Convert the stretch from the start of the records through the line containing "crop: left 14.58%, top 7.29%, bottom 7.29%" into a Markdown table with the columns Row and Entry. Put a row number in Row and the line in Entry, and omit blank lines.

(Items in a dataset listing)

........

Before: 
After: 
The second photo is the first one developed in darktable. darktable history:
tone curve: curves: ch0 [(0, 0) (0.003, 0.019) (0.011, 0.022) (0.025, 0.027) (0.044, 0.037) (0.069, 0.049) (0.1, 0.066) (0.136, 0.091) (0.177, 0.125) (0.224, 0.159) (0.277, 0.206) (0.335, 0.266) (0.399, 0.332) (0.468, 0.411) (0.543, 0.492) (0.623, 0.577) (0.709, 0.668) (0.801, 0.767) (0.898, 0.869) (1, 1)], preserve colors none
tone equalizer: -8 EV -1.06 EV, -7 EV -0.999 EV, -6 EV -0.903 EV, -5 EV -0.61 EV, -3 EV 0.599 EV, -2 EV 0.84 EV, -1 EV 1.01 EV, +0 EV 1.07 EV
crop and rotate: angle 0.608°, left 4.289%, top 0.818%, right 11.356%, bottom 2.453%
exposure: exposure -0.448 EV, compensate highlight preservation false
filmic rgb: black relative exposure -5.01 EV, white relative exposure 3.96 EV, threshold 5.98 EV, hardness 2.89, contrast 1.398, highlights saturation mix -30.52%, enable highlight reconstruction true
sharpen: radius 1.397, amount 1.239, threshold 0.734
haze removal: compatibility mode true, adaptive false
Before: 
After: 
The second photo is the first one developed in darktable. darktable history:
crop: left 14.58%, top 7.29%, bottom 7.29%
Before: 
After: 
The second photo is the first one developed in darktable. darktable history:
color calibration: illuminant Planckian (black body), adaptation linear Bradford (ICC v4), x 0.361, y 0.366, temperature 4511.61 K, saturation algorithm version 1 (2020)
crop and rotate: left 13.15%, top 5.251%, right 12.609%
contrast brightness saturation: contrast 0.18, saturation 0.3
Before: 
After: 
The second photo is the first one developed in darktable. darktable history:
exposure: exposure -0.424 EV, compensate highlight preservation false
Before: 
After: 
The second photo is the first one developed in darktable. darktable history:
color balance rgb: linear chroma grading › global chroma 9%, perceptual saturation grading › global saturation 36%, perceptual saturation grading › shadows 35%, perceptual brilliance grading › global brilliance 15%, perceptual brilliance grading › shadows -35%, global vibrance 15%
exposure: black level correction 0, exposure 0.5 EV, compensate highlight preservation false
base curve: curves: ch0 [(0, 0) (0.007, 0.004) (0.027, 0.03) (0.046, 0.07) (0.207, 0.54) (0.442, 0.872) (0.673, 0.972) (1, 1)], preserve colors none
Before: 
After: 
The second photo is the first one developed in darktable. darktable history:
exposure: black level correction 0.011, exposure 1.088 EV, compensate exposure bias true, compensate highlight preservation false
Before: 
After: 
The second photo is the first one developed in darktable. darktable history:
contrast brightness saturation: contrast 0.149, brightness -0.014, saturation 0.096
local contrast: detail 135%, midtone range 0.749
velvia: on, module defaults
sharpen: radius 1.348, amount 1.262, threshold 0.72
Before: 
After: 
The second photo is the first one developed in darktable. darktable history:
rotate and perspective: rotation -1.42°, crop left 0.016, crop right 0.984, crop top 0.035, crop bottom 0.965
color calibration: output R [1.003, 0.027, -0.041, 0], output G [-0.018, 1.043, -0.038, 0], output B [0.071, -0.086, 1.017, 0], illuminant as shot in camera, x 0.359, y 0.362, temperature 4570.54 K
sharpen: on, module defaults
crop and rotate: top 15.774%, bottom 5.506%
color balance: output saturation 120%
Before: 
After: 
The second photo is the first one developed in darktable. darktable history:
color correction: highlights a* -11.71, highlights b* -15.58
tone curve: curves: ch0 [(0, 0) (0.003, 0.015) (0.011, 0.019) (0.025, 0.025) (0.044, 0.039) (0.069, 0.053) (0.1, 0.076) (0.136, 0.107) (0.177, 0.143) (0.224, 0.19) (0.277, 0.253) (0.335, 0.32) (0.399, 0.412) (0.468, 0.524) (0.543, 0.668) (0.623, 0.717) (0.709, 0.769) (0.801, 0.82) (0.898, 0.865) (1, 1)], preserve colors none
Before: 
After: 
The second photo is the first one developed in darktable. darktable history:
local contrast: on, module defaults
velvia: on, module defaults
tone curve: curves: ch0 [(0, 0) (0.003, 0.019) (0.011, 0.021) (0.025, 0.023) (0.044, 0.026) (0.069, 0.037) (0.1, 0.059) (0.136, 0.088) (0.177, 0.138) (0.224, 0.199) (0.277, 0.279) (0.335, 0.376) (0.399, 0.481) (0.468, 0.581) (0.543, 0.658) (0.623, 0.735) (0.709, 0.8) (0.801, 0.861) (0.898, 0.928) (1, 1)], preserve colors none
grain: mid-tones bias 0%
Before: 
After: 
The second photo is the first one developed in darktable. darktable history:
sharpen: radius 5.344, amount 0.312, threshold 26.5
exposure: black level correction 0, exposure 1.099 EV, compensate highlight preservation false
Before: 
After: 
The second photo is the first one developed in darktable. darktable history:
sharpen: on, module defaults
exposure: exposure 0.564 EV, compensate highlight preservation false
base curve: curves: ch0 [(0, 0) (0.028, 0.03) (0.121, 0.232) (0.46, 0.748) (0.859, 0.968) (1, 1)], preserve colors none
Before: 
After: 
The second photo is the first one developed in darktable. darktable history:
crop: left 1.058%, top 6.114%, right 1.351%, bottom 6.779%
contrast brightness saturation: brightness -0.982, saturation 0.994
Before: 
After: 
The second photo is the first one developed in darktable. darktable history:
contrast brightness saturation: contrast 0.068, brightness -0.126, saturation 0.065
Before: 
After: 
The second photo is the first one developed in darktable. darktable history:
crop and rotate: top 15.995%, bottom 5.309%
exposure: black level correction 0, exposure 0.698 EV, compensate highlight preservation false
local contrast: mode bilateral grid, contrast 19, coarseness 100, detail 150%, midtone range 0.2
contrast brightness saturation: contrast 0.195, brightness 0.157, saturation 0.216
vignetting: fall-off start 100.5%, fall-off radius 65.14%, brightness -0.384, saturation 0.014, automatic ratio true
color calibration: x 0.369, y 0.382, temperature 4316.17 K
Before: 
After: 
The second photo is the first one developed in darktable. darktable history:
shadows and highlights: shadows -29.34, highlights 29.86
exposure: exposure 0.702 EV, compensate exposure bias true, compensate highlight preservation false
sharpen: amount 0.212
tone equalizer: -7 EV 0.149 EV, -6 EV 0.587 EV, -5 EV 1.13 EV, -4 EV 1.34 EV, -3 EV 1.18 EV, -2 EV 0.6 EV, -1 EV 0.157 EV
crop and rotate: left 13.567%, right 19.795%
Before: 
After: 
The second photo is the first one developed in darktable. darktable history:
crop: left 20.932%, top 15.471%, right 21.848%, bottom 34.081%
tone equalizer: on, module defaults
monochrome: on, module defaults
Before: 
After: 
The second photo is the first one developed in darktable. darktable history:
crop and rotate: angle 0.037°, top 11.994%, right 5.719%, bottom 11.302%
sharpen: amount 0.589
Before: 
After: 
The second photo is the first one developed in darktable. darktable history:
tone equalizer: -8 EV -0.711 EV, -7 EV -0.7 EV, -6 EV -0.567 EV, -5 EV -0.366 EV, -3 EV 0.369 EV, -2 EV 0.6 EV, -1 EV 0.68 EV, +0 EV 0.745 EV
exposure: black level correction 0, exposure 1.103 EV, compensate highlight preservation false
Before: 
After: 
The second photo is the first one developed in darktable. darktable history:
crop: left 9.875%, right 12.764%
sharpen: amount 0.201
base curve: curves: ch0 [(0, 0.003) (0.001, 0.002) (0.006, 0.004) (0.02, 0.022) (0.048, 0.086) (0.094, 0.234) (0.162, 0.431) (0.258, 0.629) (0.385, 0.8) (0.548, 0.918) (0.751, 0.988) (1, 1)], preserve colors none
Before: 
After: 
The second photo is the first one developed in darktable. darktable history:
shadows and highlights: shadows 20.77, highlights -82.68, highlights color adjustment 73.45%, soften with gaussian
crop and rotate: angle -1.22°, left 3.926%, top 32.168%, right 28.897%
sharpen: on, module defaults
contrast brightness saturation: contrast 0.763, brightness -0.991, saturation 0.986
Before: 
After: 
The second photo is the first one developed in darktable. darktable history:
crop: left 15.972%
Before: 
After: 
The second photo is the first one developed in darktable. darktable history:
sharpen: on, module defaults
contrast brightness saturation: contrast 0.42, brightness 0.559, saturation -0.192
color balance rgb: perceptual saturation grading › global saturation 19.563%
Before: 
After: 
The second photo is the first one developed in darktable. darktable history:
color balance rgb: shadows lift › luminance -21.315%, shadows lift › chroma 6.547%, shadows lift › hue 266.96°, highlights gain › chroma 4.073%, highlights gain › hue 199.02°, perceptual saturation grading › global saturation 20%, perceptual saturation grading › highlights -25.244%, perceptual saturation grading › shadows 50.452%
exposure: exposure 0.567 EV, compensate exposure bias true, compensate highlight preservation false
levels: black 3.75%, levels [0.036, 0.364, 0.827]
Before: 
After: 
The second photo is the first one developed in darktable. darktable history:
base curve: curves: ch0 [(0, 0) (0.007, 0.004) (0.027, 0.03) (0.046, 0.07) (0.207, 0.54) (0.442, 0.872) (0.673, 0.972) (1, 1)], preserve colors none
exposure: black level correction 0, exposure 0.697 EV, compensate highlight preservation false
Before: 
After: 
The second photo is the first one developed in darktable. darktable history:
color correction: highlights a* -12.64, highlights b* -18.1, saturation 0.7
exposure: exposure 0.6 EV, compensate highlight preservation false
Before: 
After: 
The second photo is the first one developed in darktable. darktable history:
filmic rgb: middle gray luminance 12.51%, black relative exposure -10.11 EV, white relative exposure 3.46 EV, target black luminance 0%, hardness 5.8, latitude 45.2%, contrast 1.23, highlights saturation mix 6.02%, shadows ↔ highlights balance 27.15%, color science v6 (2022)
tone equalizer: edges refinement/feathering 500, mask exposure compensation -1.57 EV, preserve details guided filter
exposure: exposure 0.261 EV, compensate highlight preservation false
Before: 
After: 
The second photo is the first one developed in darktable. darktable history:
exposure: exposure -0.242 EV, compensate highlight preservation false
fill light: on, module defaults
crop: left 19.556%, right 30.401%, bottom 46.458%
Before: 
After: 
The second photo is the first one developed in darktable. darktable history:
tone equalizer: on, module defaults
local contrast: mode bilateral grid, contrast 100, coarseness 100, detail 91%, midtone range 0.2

........

#### Written reply
| Row | Entry |
|---|---|
| 1 | Before:  |
| 2 | After:  |
| 3 | The second photo is the first one developed in darktable. darktable history: |
| 4 | tone curve: curves: ch0 [(0, 0) (0.003, 0.019) (0.011, 0.022) (0.025, 0.027) (0.044, 0.037) (0.069, 0.049) (0.1, 0.066) (0.136, 0.091) (0.177, 0.125) (0.224, 0.159) (0.277, 0.206) (0.335, 0.266) (0.399, 0.332) (0.468, 0.411) (0.543, 0.492) (0.623, 0.577) (0.709, 0.668) (0.801, 0.767) (0.898, 0.869) (1, 1)], preserve colors none |
| 5 | tone equalizer: -8 EV -1.06 EV, -7 EV -0.999 EV, -6 EV -0.903 EV, -5 EV -0.61 EV, -3 EV 0.599 EV, -2 EV 0.84 EV, -1 EV 1.01 EV, +0 EV 1.07 EV |
| 6 | crop and rotate: angle 0.608°, left 4.289%, top 0.818%, right 11.356%, bottom 2.453% |
| 7 | exposure: exposure -0.448 EV, compensate highlight preservation false |
| 8 | filmic rgb: black relative exposure -5.01 EV, white relative exposure 3.96 EV, threshold 5.98 EV, hardness 2.89, contrast 1.398, highlights saturation mix -30.52%, enable highlight reconstruction true |
| 9 | sharpen: radius 1.397, amount 1.239, threshold 0.734 |
| 10 | haze removal: compatibility mode true, adaptive false |
| 11 | Before:  |
| 12 | After:  |
| 13 | The second photo is the first one developed in darktable. darktable history: |
| 14 | crop: left 14.58%, top 7.29%, bottom 7.29% |